# Just splashing around.



## JustJazzie (Oct 28, 2014)

Another go at capturing splashes today! I ordered some gelatin that I may give a go with next. This round I crinkled some tin foiled and tie dyed it with marker for the base and used scrap book paper as a backdrop. This is mostly just for fun, but C&C is always welcome since I will do this again! As usual, taken with my 18-200 zoom and cropped to bits.
1)
	

	
	
		
		

		
			




2)
	

	
	
		
		

		
		
	


	



3)
	

	
	
		
		

		
		
	


	



4)
	

	
	
		
		

		
		
	


	



5)
	

	
	
		
		

		
		
	


	



6)


----------



## snowbear (Oct 28, 2014)

O.M.G.  #5 looks like a living thing!

I have got to try this.


----------



## JustJazzie (Oct 28, 2014)

snowbear said:


> O.M.G.  #5 looks like a living thing!
> 
> I have got to try this.


Lol, my son said it looks like a bear. This one is was so cropped that it's barely useable, but I kept it anyways.


----------



## snerd (Oct 28, 2014)

#5 first thing I saw was a frog. Nice set!


----------



## snowbear (Oct 28, 2014)

I'm thinking frog, too, but with a non-frog body - like Kermit.


----------



## JustJazzie (Oct 28, 2014)

I keep trying to see it, but all I see is a splash. *sigh* maybe if I take my glasses off and stare a while?


----------



## Actinia (Oct 31, 2014)

#5 is definitely a frog!


----------



## A.k.i (Nov 4, 2014)

#5 lol. The frog looks so relaxing haha


----------



## Flyextreme (Nov 4, 2014)

I like'um! #5 looks to me, like a Mud Skipper doing the back stroke.


----------



## mnmcote (Nov 4, 2014)

I was thinking Mud Skipper.. But I can also see the frog.. Very Cool splashes... What are you dropping into the water Jazzie?


----------



## Heather Koch (Nov 4, 2014)

Awesome!  I really like #1, looks like a whirl pool-ish

Yeah how and what makes the water so colorful?  I mean color dye...but that many, without turning brown?

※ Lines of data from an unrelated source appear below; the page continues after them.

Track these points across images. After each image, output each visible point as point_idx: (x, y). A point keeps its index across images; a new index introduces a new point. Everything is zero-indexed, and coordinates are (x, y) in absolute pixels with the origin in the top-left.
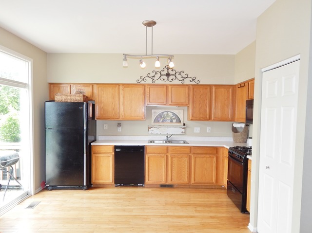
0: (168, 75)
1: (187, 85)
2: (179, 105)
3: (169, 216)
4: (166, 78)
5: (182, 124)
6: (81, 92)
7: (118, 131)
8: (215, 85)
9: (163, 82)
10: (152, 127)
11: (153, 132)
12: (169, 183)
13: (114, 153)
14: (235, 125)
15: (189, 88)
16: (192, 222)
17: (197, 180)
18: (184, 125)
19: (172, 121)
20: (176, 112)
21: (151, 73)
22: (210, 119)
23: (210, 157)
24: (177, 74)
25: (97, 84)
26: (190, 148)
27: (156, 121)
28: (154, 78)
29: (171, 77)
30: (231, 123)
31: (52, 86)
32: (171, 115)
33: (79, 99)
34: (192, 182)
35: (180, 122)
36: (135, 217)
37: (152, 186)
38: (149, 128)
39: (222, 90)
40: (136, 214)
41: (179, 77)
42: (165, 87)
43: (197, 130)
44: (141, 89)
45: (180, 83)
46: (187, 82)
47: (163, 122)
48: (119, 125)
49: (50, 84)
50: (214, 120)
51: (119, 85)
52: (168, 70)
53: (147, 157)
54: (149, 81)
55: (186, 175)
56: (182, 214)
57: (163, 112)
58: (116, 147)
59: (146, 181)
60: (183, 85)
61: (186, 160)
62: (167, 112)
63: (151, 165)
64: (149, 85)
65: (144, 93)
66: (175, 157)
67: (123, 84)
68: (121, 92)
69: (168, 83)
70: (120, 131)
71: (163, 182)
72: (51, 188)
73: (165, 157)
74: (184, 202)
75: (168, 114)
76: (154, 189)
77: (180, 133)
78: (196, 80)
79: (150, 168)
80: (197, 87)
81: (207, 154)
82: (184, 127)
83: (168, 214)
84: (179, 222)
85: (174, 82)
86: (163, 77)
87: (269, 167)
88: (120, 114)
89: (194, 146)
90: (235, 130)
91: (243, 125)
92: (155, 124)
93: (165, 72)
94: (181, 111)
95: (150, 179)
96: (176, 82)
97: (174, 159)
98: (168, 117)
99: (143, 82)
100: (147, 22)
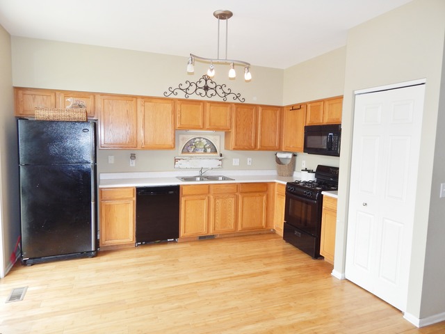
0: (206, 88)
1: (229, 103)
2: (217, 129)
3: (239, 276)
4: (203, 92)
5: (219, 154)
6: (80, 106)
7: (131, 165)
8: (262, 106)
9: (199, 98)
10: (180, 159)
11: (181, 166)
12: (211, 232)
13: (135, 199)
14: (280, 155)
15: (231, 108)
16: (272, 279)
17: (245, 226)
18: (221, 155)
19: (205, 151)
20: (211, 138)
21: (184, 83)
22: (255, 148)
23: (260, 196)
24: (218, 87)
25: (102, 94)
26: (237, 185)
27: (185, 150)
28: (188, 91)
29: (210, 92)
30: (274, 152)
31: (20, 92)
32: (204, 142)
33: (80, 116)
34: (239, 228)
35: (216, 151)
36: (198, 284)
37: (189, 240)
38: (176, 160)
39: (269, 112)
40: (197, 281)
41: (220, 92)
42: (202, 103)
43: (236, 162)
44: (169, 106)
45: (221, 100)
46: (230, 99)
47: (194, 152)
48: (133, 157)
49: (17, 89)
50: (260, 150)
51: (136, 97)
52: (206, 81)
53: (182, 200)
54: (181, 95)
55: (233, 221)
56: (252, 271)
57: (195, 139)
58: (138, 189)
59: (182, 233)
60: (225, 104)
61: (232, 201)
62: (200, 138)
63: (188, 212)
64: (180, 100)
65: (174, 112)
66: (218, 199)
67: (143, 97)
68: (140, 108)
69: (206, 99)
70: (134, 165)
71: (204, 232)
72: (31, 261)
73: (207, 198)
74: (244, 256)
75: (200, 141)
76: (193, 243)
77: (216, 166)
78: (241, 98)
79: (187, 216)
80: (242, 106)
81: (256, 192)
82: (221, 158)
83: (236, 274)
84: (258, 282)
85: (213, 99)
86: (199, 91)
87: (366, 204)
88: (139, 140)
89: (241, 183)
90: (278, 161)
91: (290, 156)
92: (184, 155)
93: (203, 84)
94: (218, 138)
95: (187, 231)
96: (216, 99)
97: (218, 201)
98: (201, 145)
99: (172, 96)
100: (221, 12)
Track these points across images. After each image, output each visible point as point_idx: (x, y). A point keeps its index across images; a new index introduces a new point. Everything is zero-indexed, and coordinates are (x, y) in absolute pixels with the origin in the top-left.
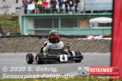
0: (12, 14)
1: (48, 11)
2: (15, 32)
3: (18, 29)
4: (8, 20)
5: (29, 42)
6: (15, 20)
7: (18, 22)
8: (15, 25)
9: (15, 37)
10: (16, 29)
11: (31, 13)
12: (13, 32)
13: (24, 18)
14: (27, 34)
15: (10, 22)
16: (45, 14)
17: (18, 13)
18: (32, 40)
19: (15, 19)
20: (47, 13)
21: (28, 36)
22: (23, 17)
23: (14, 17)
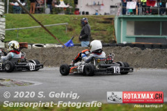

And as for #5... Whoa that is wicked!  Definitely second the kermit thing...Looks like a frog just chilling


----------



## Rick50 (Nov 4, 2014)

Kind of looks like Kermit to me.


----------



## JustJazzie (Nov 4, 2014)

Flyextreme said:


> I like'um! #5 looks to me, like a Mud Skipper doing the back stroke.


Thank you! I'll admit I had to google mud skipper. I'll have to show the Wikipedia page to my first grader tomorrow, he'll love it!



mnmcote said:


> I was thinking Mud Skipper.. But I can also see the frog.. Very Cool splashes... What are you dropping into the water Jazzie?


 
You know those little colored glass stone/bead like things they sell for fish tanks? If you don't I can take a picture of them tomorrow and post it! 


Heather Koch said:


> Awesome!  I really like #1, looks like a whirl pool-ish
> 
> Yeah how and what makes the water so colorful?  I mean color dye...but that many, without turning brown?
> 
> And as for #5... Whoa that is wicked!  Definitely second the kermit thing...Looks like a frog just chilling


Thanks!
You can see a photo of my setup on my flickr page. Basically though, it's a colored bottom tray, with the flash bounced off of multi colored paper. Either my kids artwork, or in this case scrapbook paper.


----------



## Heather Koch (Nov 4, 2014)

Very neat, wow.


----------



## mnmcote (Nov 5, 2014)

Jazzie.. I do know what you are talking about.. Cool.. No picture needed for me.. My kiddos have had multiple fishies over the years...


----------



## pjaye (Nov 5, 2014)

This is so cool. I have to try this! I have no idea how but I'll google and figure it out.


----------